* _Dataset records_
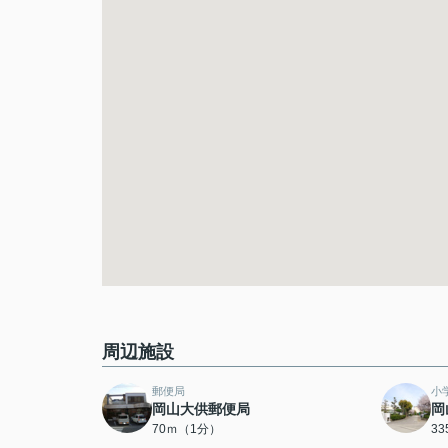
周辺施設
郵便局
小
岡山大供郵便局
岡
70ｍ（1分）
3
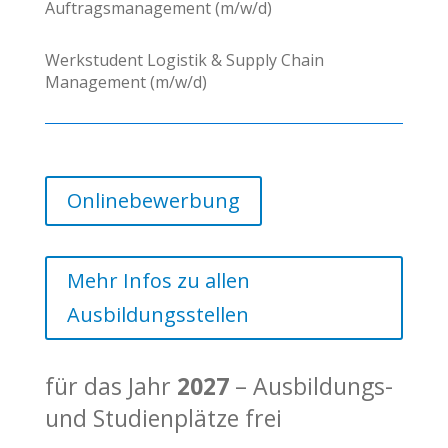
Auftragsmanagement (m/w/d)
Werkstudent Logistik & Supply Chain
Management (m/w/d)
Onlinebewerbung
Mehr Infos zu allen
Ausbildungsstellen
für das Jahr
2027
– Ausbildungs-
und Studienplätze frei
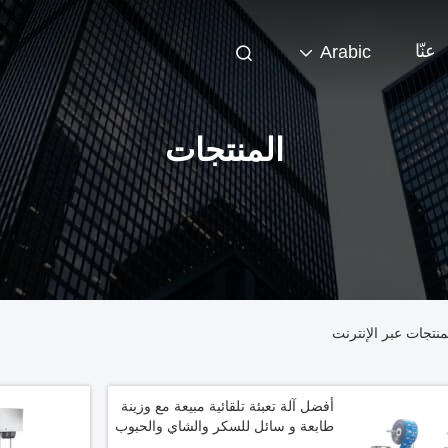
عنّا
Arabic
المنتجات
أفضل آلة تعبئة تلقائية مبيعة مع وزينة
طابعة و سائل للسكر والشاي والحبوب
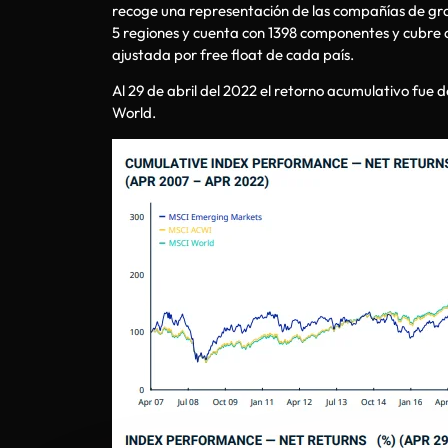
recoge una representación de las compañías de gr
5 regiones y cuenta con 1398 componentes y cubre
ajustada por free float de cada país.
Al 29 de abril del 2022 el retorno acumulativo fue 
World.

* _What the exercise asks_
Can you write out the stretch of rows from the start through the line containing "طابعة و سائل للسكر والشاي والحبوب", both ends included, word for word and without the pictures?

* _Task result_
周辺施設
郵便局
小
岡山大供郵便局
岡
70ｍ（1分）
3
Auftragsmanagement (m/w/d)
Werkstudent Logistik & Supply Chain
Management (m/w/d)
Onlinebewerbung
Mehr Infos zu allen
Ausbildungsstellen
für das Jahr
2027
– Ausbildungs-
und Studienplätze frei
عنّا
Arabic
المنتجات
أفضل آلة تعبئة تلقائية مبيعة مع وزينة
طابعة و سائل للسكر والشاي والحبوب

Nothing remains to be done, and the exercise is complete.